I am dealing with a BI-RAD 4b test result. I am amazed that I have come to grips with this ugly scary thing and realized something very important.
When you realize that your life may be much shorter than expected, the enjoyment of moments gets multiplied proportionately. So, I still hope that I get a better result with further testing, but I am not as sad and miserable as I was when I first got this result. I find myself wanting to make someone smile TODAY. I want to make a difference TODAY, right now, as soon as possible. I want to make something bloom, or I want to cook something special or just make the moments matter for myself and others. I just find I take more joy in the things that matter and all things matter a whole lot more except petty negative stuff.
I find myself turning away from the petty gossipers and the mean-spirited or unfair people and situations. I only have time for the good and happy things. I know that many people have faced a life threatening diagnosis and I wonder how they coped or changed. I had a phase of anger and sadness before an acceptance and some joy kicked in .
It almost feels like I am a special guest here, just visiting and therefore no need to be terribly vested in everything except happiness and joy, but I also need to be pleasant and thoughtful and kind. I still do a lot of what I did but the feelings about it is so much deeper.
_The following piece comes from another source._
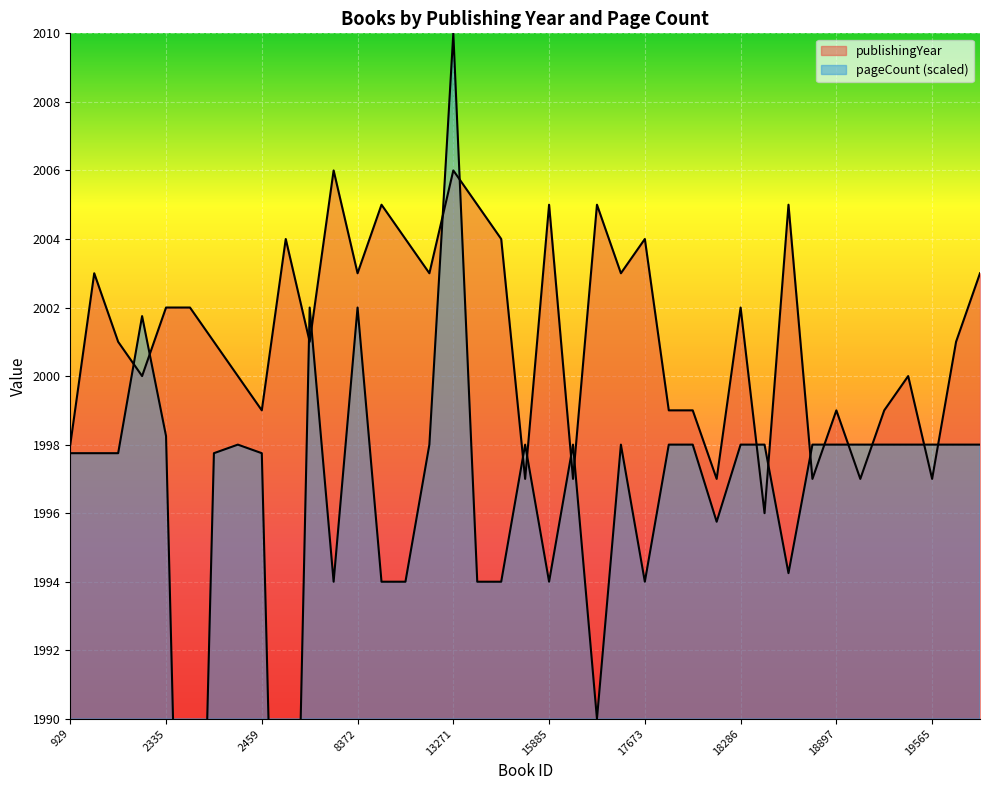

Which series has the largest total across all categories?

publishingYear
I have the feeling that whatever time I have will just have to be enough. I am not a believer in an after-life, so I just have acceptance and making this life matter. Some people may react differently than I do.
Why should I have to have a diagnosis to realize what really matters. Honestly, I did not, but the depth and intensity of the realization has mutiplied and magnified. We all know we are mortal, but we forget it and waste a whole lot of time as though we have time to waste. Whatever my diagnosis and prognosis, I hope I can remember to live focused on the people that I can make happier and just forget the thorny difficult people who want to hurt you when you just want to coexist in peace and harmony.
If you are curious, BI-RAD 4b is a cancer test result that may or may not be conclusive, but the test or threat is not as important as the fact that you can have a positive feeling while living with a life threatening situation. It may take a real scare to get a better focus on what really matters.